There are no well-controlled studies in men exposed to ziprasidone. In general, exposures that fathers have are unlikely to increase risks to a pregnancy. For more information, please see the MotherToBaby fact sheet Paternal Exposures and Pregnancy at https://mothertobaby.org/fact-sheets/paternal-exposures-pregnancy/pdf/.

National Pregnancy Registry for Psychiatric Medications: There is a pregnancy registry for women who take psychiatric medications, such as ziprasidone. For more information you can look at their website: https://womensmentalhealth.org/research/pregnancyregistry/.

Selected References

  • Damkier P, Videbech P. 2018. The Safety of Second-Generation Antipsychotics During Pregnancy: A Clinically Focused Review. CNS Drugs. 32(4):351-366.
  • Einarson A, Boskovic R. 2009. Use and safety of antipsychotic drugs during pregnancy. J Psychiatr Pract. 15(3):183-92.
  • 2011. Drug Safety Communication: Antipsychotic drug labels updated on use during pregnancy and risk of abnormal muscle movements and withdrawal symptoms in newborns (issued 2/2011). https://www.fda.gov/Drugs/DrugSafety/ucm243903.htm
  • Haddad PM, Wieck A. 2004. Antipsychotic-induced hyperprolactinaemia: mechanisms, clinical features and management. Drugs; 64:2291-2314.
  • Huybrechts KF, et al. 2016. Antipsychotic use in pregnancy and the risk for congenital malformations. JAMA Psychiatr. 73(9):938-46.

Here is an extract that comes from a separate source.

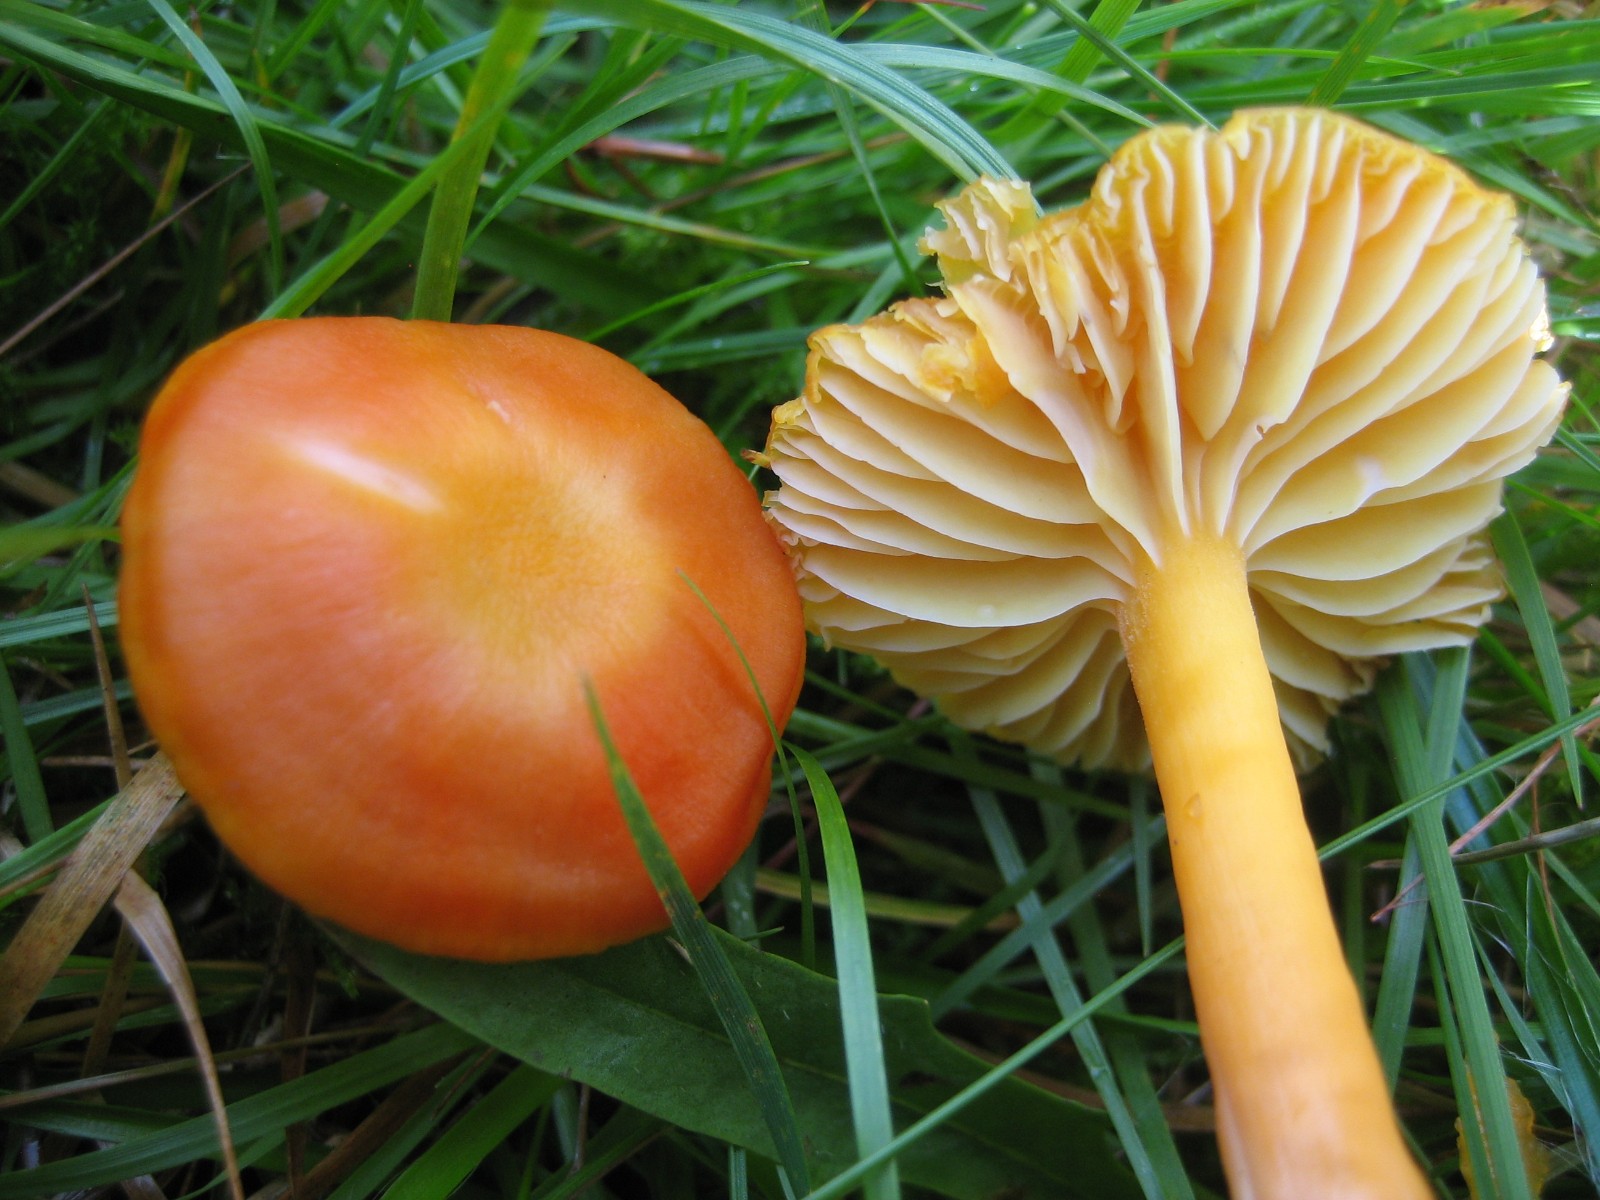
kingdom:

  • Khan SJ, et al. 2016. Bipolar Disorder in Pregnancy and Postpartum: Principles of Management. Curr Psychiatry Rep; 18(2):13.
  • Kulkarni J, et al. 2015. Antipsychotic use in pregnancy. Expert Opin Pharmacother; 16(9):1335-45.

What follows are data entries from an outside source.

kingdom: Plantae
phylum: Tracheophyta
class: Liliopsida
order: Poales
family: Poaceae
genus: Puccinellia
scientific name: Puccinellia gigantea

  • Ruzic K, et al. 2009. Pregnancy and atypical antipsychotics. Psychiatr Danub; 21(3):368-70.
  • Sørensen MJ, et al. 2015. Risk of Fetal Death after Treatment with Antipsychotic Medications during Pregnancy. PLoS One. 2015 Jul 10;10(7):e0132280.
  • Werremeyer A. 2009. Ziprasidone and citalopram use in pregnancy and lactation in a woman with psychotic depression. Am J Psychiatry; 166(11):1298.
  • Uguz F. 2016. Second-generation antipsychotics during the lactation period: A comparative systematic review on infant safety. J Clin Psychopharmacol.36:244-52.
  • Haddad PM, Wieck A: Antipsychotic-induced hyperprolactinaemia: mechanisms, clinical features and management. Drugs 2004;64:2291-2314.